*Directive*
In the material below, the lines containing the word "Adhes" are required; copy each of them.

──────────────────────────────

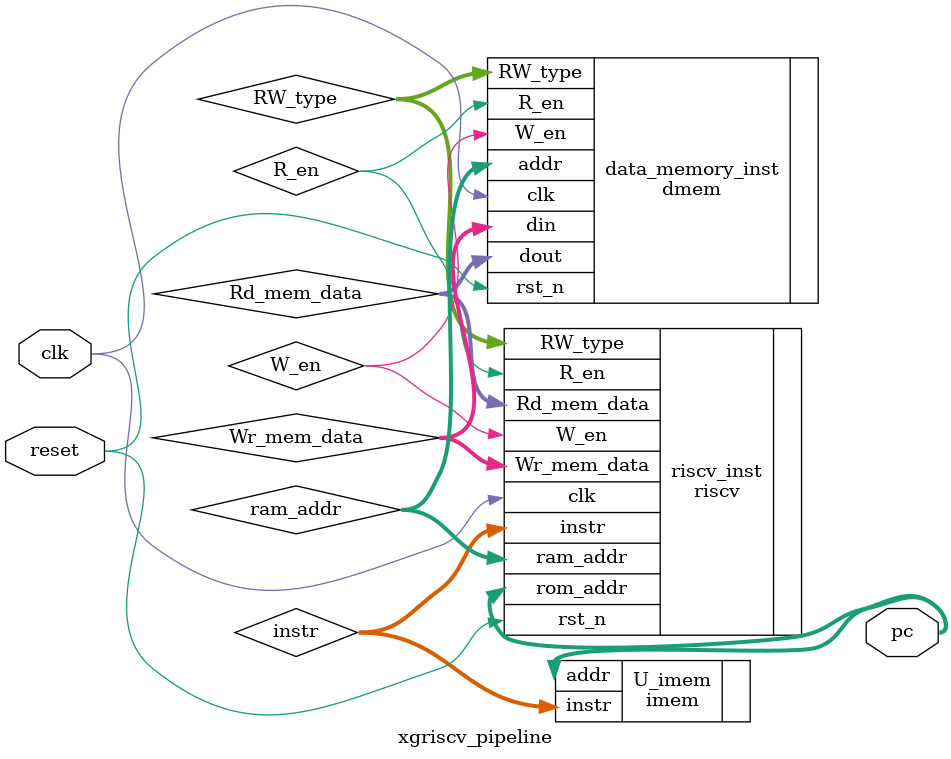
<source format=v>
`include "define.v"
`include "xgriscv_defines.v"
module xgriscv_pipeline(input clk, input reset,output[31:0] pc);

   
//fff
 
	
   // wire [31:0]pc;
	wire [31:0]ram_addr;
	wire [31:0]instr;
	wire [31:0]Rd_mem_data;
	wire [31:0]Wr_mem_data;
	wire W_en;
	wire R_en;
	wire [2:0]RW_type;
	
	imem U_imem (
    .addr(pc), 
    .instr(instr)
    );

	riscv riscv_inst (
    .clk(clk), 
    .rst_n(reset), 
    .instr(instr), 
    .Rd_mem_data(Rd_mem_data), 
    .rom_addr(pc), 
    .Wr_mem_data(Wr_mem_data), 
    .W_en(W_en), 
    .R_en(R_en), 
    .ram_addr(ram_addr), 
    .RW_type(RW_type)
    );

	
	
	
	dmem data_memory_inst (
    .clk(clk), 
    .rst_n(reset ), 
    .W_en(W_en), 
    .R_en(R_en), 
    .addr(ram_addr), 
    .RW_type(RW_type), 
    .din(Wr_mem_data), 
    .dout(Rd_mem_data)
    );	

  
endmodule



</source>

──────────────────────────────

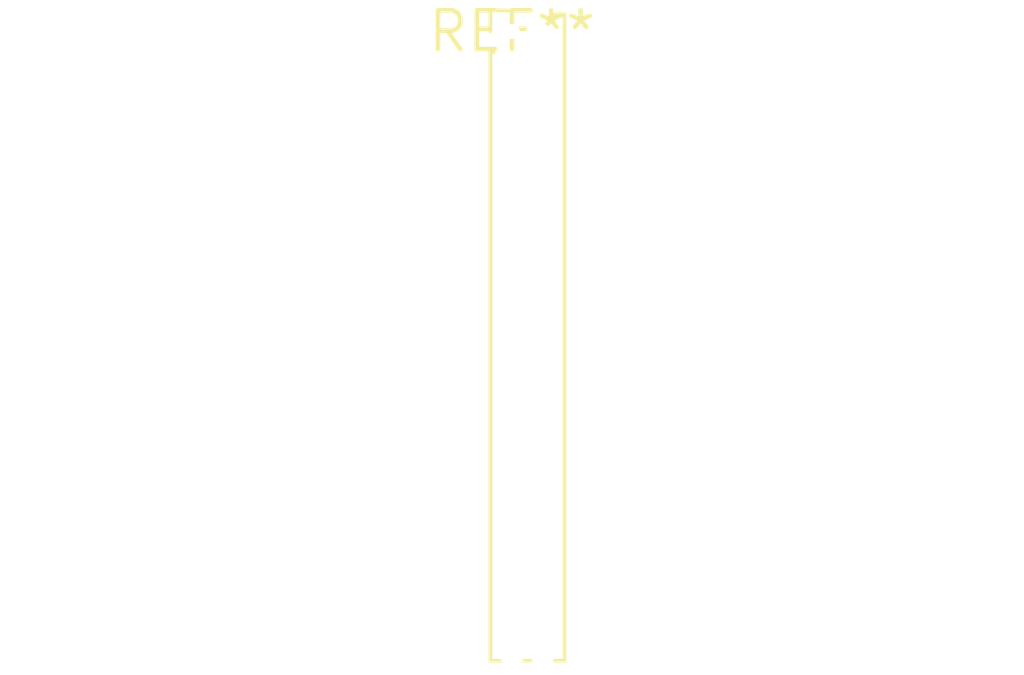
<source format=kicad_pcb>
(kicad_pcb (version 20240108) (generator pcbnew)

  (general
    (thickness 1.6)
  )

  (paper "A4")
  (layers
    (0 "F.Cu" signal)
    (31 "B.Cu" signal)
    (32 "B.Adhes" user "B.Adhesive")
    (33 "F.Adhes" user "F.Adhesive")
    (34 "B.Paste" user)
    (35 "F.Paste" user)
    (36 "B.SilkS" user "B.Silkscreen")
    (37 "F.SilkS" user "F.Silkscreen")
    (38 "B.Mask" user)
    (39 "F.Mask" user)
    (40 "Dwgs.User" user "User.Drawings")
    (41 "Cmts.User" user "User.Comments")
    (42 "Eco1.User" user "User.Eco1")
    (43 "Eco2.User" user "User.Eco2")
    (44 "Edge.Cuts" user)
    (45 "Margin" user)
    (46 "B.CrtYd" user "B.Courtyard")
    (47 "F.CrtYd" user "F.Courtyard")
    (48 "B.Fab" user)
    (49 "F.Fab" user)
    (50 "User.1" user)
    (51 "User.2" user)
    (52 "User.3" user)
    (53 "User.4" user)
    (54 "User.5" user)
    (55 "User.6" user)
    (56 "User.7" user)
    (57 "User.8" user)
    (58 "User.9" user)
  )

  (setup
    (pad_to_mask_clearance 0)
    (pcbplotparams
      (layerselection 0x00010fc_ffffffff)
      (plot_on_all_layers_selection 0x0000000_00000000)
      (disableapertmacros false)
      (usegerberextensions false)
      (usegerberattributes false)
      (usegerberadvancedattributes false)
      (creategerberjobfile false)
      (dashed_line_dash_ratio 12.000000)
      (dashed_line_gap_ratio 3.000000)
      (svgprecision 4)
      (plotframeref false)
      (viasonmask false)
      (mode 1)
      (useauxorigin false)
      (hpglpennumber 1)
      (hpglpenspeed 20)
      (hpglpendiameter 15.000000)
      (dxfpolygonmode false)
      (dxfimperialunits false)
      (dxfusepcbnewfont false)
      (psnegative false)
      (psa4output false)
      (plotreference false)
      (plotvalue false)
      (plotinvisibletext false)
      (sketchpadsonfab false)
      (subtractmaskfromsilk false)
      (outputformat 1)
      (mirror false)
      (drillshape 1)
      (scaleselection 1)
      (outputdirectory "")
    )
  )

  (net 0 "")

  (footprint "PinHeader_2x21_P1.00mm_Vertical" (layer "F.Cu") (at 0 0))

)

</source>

──────────────────────────────

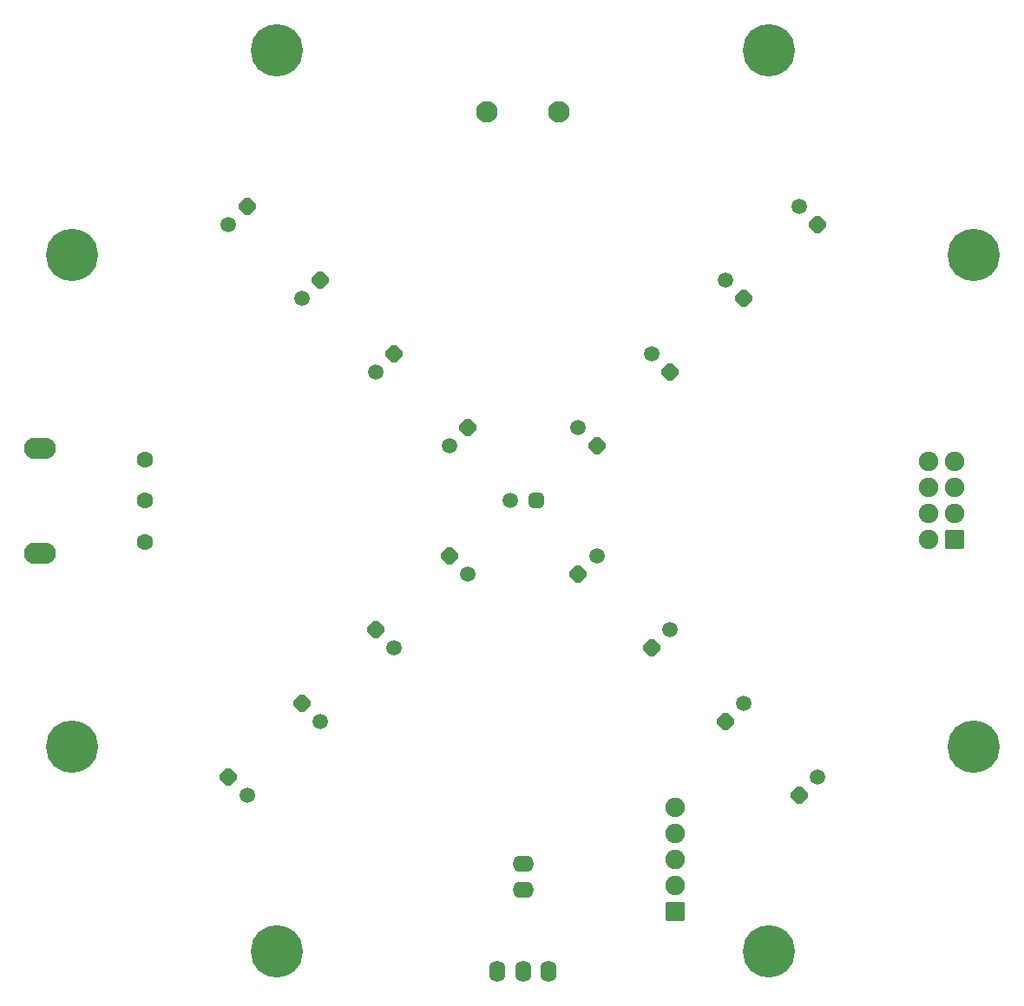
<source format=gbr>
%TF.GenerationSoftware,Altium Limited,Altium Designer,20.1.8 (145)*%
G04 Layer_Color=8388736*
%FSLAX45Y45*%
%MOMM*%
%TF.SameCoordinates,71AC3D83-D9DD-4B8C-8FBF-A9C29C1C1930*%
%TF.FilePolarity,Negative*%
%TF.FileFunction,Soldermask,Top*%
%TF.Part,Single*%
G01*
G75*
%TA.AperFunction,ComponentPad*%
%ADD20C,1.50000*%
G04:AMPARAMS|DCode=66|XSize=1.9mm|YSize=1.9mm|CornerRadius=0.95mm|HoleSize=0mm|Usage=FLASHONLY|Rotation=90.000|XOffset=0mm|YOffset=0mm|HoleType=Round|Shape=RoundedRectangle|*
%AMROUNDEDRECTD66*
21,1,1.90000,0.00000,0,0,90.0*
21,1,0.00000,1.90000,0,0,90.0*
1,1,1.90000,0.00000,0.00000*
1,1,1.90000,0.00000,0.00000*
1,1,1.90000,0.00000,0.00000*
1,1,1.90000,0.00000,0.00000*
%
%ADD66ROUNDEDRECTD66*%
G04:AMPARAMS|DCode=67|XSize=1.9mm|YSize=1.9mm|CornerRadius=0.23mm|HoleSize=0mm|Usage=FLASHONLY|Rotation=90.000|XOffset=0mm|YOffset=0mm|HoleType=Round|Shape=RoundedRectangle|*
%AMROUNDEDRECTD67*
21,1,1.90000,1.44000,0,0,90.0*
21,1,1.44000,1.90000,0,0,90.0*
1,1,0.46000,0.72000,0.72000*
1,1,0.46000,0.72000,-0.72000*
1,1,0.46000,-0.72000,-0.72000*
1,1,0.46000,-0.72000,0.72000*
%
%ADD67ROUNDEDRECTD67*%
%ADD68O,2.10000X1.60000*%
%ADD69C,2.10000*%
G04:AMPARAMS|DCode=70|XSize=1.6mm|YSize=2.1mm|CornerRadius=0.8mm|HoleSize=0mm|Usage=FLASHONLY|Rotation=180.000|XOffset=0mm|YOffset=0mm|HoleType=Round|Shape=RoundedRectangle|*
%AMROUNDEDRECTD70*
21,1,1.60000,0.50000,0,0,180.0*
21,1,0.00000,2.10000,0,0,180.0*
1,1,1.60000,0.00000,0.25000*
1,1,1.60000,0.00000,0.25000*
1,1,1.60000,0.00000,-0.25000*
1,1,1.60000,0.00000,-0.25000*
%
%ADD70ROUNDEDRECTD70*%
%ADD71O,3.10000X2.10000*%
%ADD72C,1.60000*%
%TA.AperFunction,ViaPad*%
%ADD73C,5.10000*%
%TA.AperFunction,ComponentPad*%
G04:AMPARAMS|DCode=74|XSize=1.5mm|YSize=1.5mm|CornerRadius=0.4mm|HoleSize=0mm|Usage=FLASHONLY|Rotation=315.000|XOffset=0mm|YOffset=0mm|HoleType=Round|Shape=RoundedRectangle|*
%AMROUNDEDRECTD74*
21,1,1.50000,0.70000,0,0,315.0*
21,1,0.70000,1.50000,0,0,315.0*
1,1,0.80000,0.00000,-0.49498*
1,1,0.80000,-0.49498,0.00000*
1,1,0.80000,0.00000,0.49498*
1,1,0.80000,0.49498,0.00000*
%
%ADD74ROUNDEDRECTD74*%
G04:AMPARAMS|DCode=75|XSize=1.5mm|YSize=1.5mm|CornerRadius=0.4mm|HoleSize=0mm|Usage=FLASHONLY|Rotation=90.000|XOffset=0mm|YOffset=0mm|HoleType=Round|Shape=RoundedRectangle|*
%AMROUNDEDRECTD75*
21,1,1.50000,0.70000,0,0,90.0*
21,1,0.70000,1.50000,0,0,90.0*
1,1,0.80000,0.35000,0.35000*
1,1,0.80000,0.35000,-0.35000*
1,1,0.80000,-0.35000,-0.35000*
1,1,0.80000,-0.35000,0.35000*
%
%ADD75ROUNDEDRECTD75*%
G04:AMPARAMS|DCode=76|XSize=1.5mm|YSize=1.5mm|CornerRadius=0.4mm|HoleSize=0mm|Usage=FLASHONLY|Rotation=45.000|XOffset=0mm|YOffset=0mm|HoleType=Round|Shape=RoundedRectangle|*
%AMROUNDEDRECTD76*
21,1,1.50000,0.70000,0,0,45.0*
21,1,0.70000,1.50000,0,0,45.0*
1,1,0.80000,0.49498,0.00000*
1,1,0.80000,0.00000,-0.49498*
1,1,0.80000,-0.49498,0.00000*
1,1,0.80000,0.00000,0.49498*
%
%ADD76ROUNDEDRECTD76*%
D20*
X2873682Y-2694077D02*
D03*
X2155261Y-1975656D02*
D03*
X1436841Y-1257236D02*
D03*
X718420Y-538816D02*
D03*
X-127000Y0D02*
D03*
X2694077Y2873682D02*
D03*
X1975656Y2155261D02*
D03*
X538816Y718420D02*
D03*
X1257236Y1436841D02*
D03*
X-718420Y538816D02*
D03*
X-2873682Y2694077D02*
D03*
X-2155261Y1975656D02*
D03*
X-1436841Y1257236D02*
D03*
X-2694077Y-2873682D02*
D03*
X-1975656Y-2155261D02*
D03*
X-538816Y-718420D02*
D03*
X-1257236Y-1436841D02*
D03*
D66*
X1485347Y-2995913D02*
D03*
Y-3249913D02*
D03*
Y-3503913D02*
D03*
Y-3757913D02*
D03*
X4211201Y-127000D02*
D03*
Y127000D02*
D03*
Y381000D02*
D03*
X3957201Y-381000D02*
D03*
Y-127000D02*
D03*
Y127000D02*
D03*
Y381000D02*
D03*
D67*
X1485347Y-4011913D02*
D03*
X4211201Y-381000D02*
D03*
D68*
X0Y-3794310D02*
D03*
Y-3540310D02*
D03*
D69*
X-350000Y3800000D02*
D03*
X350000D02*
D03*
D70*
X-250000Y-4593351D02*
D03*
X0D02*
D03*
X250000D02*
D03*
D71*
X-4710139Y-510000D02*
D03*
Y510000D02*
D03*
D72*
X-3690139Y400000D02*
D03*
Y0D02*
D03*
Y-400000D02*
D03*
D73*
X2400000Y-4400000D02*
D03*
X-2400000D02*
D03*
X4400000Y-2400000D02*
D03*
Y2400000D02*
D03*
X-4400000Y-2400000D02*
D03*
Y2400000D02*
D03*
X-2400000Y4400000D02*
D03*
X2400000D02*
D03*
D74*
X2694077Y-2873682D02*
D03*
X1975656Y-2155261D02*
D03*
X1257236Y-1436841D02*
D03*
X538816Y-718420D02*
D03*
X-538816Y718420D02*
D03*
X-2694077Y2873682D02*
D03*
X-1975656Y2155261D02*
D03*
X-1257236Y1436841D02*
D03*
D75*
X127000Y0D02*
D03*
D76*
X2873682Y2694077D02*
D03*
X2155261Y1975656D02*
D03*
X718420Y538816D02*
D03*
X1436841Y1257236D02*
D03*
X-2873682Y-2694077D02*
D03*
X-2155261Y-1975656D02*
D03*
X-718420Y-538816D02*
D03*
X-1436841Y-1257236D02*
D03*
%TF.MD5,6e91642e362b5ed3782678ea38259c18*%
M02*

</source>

──────────────────────────────

*Task output*
    (32 "B.Adhes" user "B.Adhesive")
    (33 "F.Adhes" user "F.Adhesive")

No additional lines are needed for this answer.